The position was familiar. He'd forced me into it a few times in the past. His hand on my neck and the steady stream of Spanish I couldn't understand had always been quick to bring my heart and breathing rates back into a normal range. Except now I could understand the Spanish, and I knew instinctively that what he was saying now, to Kit, was not what he would have said to Steph-me before Mexico.
For some unknown reason, that realisation is what finally calmed me down. If Ranger could treat a virtual stranger almost the same as he'd treated his lover in the past, then chances were he wasn't going to fire me today for an incident between two of his men that I knew nothing about. Right?
"Sorry," I apologised, raising my head and sitting up. "This is so embarrassing," I added under my breath.
"What's embarrassing?" Ranger asked, sounding curious as he came around in front of me to lean against the edge of his desk.
"Uh, practically breaking down in front of my boss?" I said, though it was more of a question. MY original statement of embarrassment was me searching for something Kit-like to say. In all honesty, Ranger had seen me break down so many times that it felt almost natural to do so in front of him. Like I was safe to let my emotions get the best of me in his presence even after all these years.
"How is that embarrassing?" he questioned, staring at me inquisitively. "You're only human. Overwhelming emotions are part of the territory."
I blinked twice, stunned by this caring, understanding side of Ranger. "You don't think I'm just a weak girl?" I asked, brow furrowing in genuine confusion.
He shook his head solemnly, apparently having expended enough words for the time being.

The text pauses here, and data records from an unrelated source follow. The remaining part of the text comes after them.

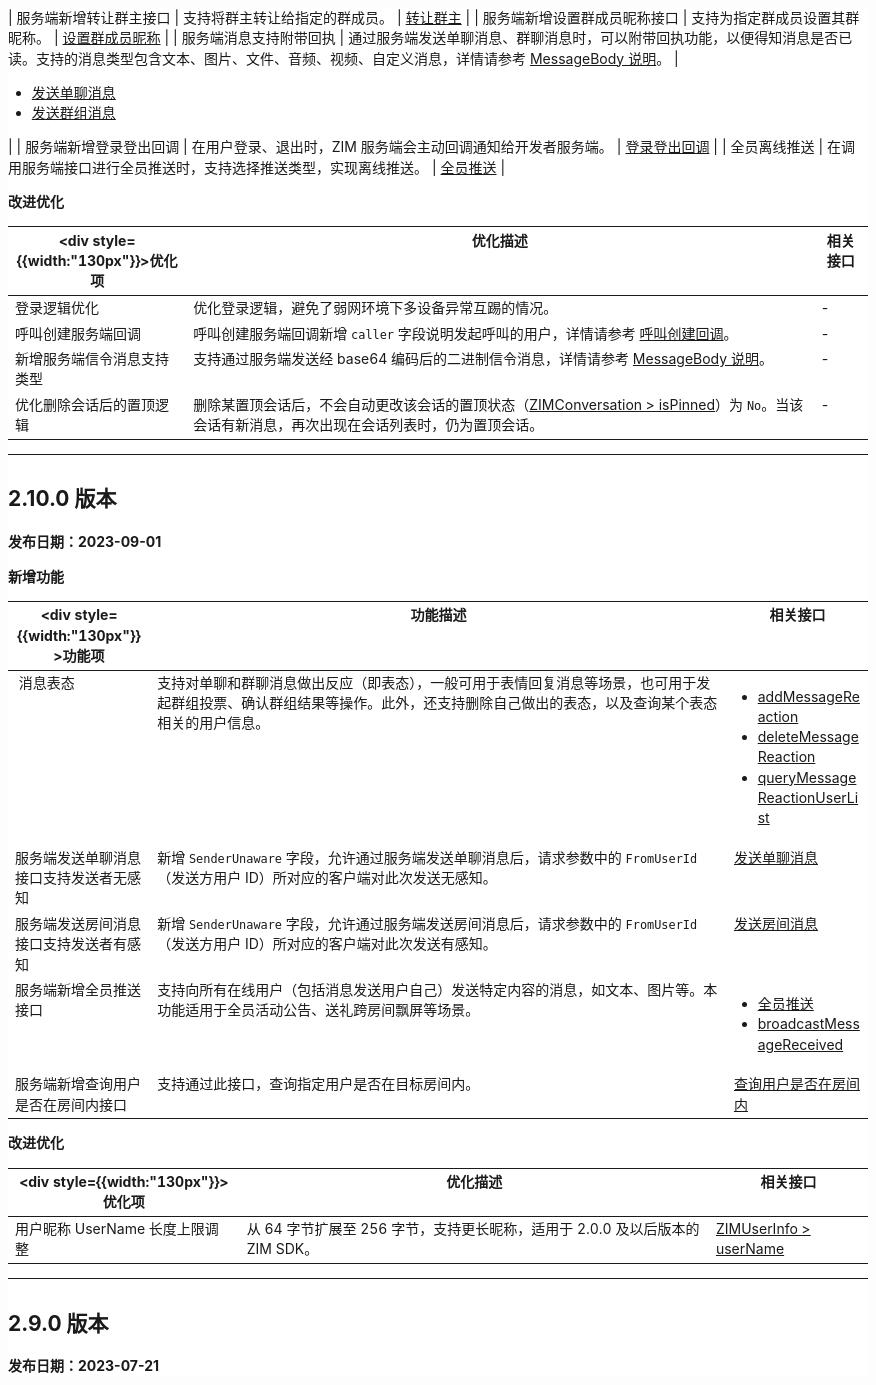 | 服务端新增转让群主接口 | 支持将群主转让给指定的群成员。 | [转让群主](/zim-server/group/set-nicknames-of-group-members) |
| 服务端新增设置群成员昵称接口 | 支持为指定群成员设置其群昵称。 | [设置群成员昵称](/zim-server/group/set-nicknames-of-group-members) |
| 服务端消息支持附带回执 | 通过服务端发送单聊消息、群聊消息时，可以附带回执功能，以便得知消息是否已读。支持的消息类型包含文本、图片、文件、音频、视频、自定义消息，详情请参考 [MessageBody 说明](/zim-server/messaging/messagebody-introduction)。 | <ul><li>[发送单聊消息](/zim-server/messaging/send-a-one-to-one-message)</li><li>[发送群组消息](/zim-server/messaging/send-group-messages)</li></ul> |
| 服务端新增登录登出回调 | 在用户登录、退出时，ZIM 服务端会主动回调通知给开发者服务端。 | [登录登出回调](/zim-server/callbacks/login-and-logout) |
| 全员离线推送 | 在调用服务端接口进行全员推送时，支持选择推送类型，实现离线推送。 | [全员推送](/zim-server/messaging/push-message-to-all-users) |


**改进优化**

| <div style={{width:"130px"}}>优化项</div>  | 优化描述 | 相关接口 |
| -----  | ---- | ----- |
| 登录逻辑优化 | 优化登录逻辑，避免了弱网环境下多设备异常互踢的情况。 | - |
| 呼叫创建服务端回调 | 呼叫创建服务端回调新增 `caller` 字段说明发起呼叫的用户，详情请参考 [呼叫创建回调](/zim-server/callbacks/call-invitation-sent)。 | - |
| 新增服务端信令消息支持类型 | 支持通过服务端发送经 base64 编码后的二进制信令消息，详情请参考 [MessageBody 说明](/zim-server/messaging/messagebody-introduction)。 | - |
| 优化删除会话后的置顶逻辑 | 删除某置顶会话后，不会自动更改该会话的置顶状态（[ZIMConversation > isPinned](https://doc-zh.zego.im/article/api?doc=zim_API~javascript_react-native~interface~ZIMConversation#is-pinned)）为 `No`。当该会话有新消息，再次出现在会话列表时，仍为置顶会话。 | - |

---

## 2.10.0 版本

**发布日期：2023-09-01**

**新增功能**

| <div style={{width:"130px"}}>功能项</div>  | 功能描述 | 相关接口 |
|-------|-------|-------|
|  消息表态 | 支持对单聊和群聊消息做出反应（即表态），一般可用于表情回复消息等场景，也可用于发起群组投票、确认群组结果等操作。此外，还支持删除自己做出的表态，以及查询某个表态相关的用户信息。 | <ul><li>[addMessageReaction](https://doc-zh.zego.im/article/api?doc=zim_API~javascript_react-native~class~ZIM#add-message-reaction)</li><li>[deleteMessageReaction](https://doc-zh.zego.im/article/api?doc=zim_API~javascript_react-native~class~ZIM#delete-message-reaction)</li><li>[queryMessageReactionUserList](https://doc-zh.zego.im/article/api?doc=zim_API~javascript_react-native~class~ZIM#query-message-reaction-user-list)</li></ul> |
| 服务端发送单聊消息接口支持发送者无感知 | 新增 `SenderUnaware` 字段，允许通过服务端发送单聊消息后，请求参数中的 `FromUserId`（发送方用户 ID）所对应的客户端对此次发送无感知。 | [发送单聊消息](/zim-server/messaging/send-a-one-to-one-message) |
| 服务端发送房间消息接口支持发送者有感知 | 新增 `SenderUnaware` 字段，允许通过服务端发送房间消息后，请求参数中的 `FromUserId`（发送方用户 ID）所对应的客户端对此次发送有感知。 | [发送房间消息](/zim-server/messaging/send-room-messages) |
| 服务端新增全员推送接口 | 支持向所有在线用户（包括消息发送用户自己）发送特定内容的消息，如文本、图片等。本功能适用于全员活动公告、送礼跨房间飘屏等场景。 | <ul><li>[全员推送](/zim-server/messaging/push-message-to-all-users)</li><li>[broadcastMessageReceived](https://doc-zh.zego.im/article/api?doc=zim_API~javascript_react-native~interface~ZIMEventHandler#broadcast-message-received)</li></ul> |
| 服务端新增查询用户是否在房间内接口 | 支持通过此接口，查询指定用户是否在目标房间内。 | [查询用户是否在房间内](/zim-server/room/query-whether-a-user-is-in-a-room) |

**改进优化**

| <div style={{width:"130px"}}>优化项</div>  | 优化描述 | 相关接口 |
| -----  | ---- | ----- |
| 用户昵称 UserName 长度上限调整 | 从 64 字节扩展至 256 字节，支持更长昵称，适用于 2.0.0 及以后版本的 ZIM SDK。 | [ZIMUserInfo > userName](https://doc-zh.zego.im/article/api?doc=zim_API~javascript_react-native~interface~ZIMUserInfo#user-name) |

---


## 2.9.0 版本

**发布日期：2023-07-21**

"But why? I've been watching your men for weeks. It's like they live in this neutral gear all the time, only occasionally shifting out of it to crack a joke of a smile." I took a breath, reminding myself not to get too worked up. "I've been trying to be emotionless like them, but I just can't do it." The statement was half true. While I hadn't so much been trying to be emotionless, I had been attempting to fly under the radar. The more I kept to myself between meetings, the less the line between Kit and Steph blurred. I'd had to physically remove myself from the break room a few times when I'd overheard guys discussing a case and how they couldn't figure out how everything was connected, or how their first take down attempt had been a flop. Steph had wanted to offer her – albeit rusty – assistance in reviewing details just like old times, but Kit just didn't have the knowledge or background to be able to make such an offer without raising suspicion from those men who were not yet aware of my true identity.
"I don't need a female version of the men I already have," Ranger informed me. "I hired you for your compassion, not your ability to bottle everything up inside." He crossed his arms loosely over his chest, regarding me with an unreadable expression. There was a time when my men woul laugh and joke around the office. They all worked together so effortlessly."
"What happened?" I found myself asking, though I was pretty sure I already knew the answer.
With a barely perceptible shrug, he gazed directly into my falsely grey eyes and said quietly, "We lost our heart."
"Your what?" I asked, fingers gripping the edge of the chair as my breathing sped up again. This man was going to cause me to have a stroke before he ever got to explaining about whatever the incident last night was about and how it pertained to me.
"Our heart," he repeated. "Our cause. The soul of the company."